Nova regulamentação proíbe recursos digitais manipulativos e amplia proteção de crianças e adolescentes na internet
O decreto que regulamenta o Estatuto Digital da Criança e do Adolescente (ECA Digital) estabelece novas regras para o funcionamento de plataformas digitais, com foco na proteção do público infantojuvenil. Entre as principais mudanças está a proibição da chamada “rolagem infinita” — mecanismo que carrega conteúdos automaticamente sem a necessidade de interação do usuário.
Esse recurso, amplamente utilizado por aplicativos como Instagram, Facebook e TikTok, cria um fluxo contínuo de informações que pode estimular o uso excessivo, especialmente entre crianças e adolescentes. A reprodução automática de vídeos, conhecida como autoplay, também passa a ser restrita para esse público.
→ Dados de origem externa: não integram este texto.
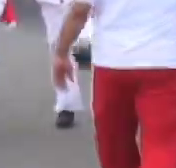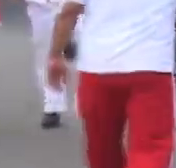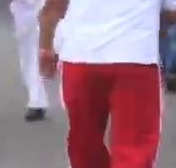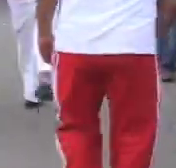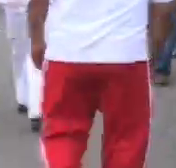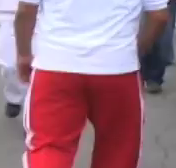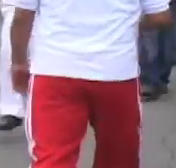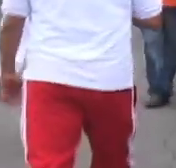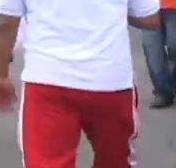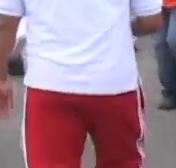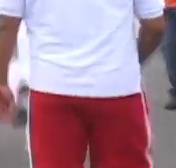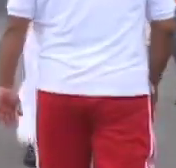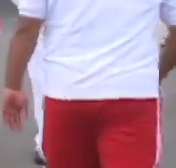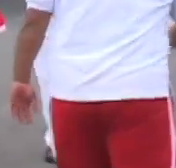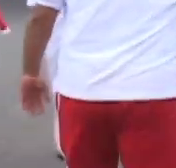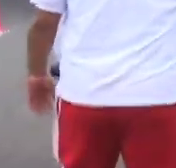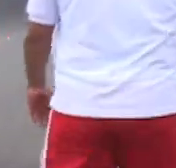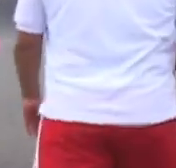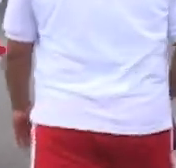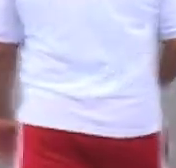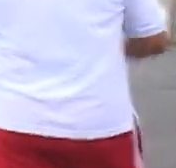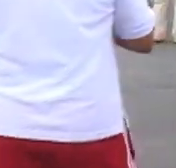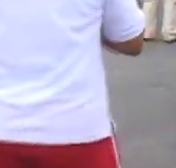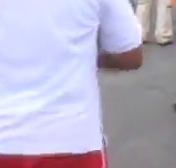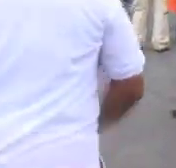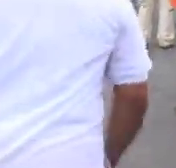registran los anales de nuestra historia.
Segundo o Ministério da Justiça, essas funcionalidades são classificadas como “designs manipulativos”, pois exploram vulnerabilidades emocionais e cognitivas, gerando sensação de urgência, dependência e permanência prolongada nas plataformas.
Controle etário
A Agência Nacional de Proteção de Dados será responsável por regulamentar e fiscalizar as novas exigências. Entre elas, destaca-se a obrigatoriedade de mecanismos eficazes de verificação de idade, garantindo que menores de 18 anos não tenham acesso a conteúdos inadequados.
A proposta prevê que esses sistemas respeitem princípios como privacidade, proporcionalidade e segurança de dados. A ANPD deve divulgar orientações técnicas e abrir consultas públicas para definir padrões mais precisos, assegurando equilíbrio entre proteção e liberdade digital.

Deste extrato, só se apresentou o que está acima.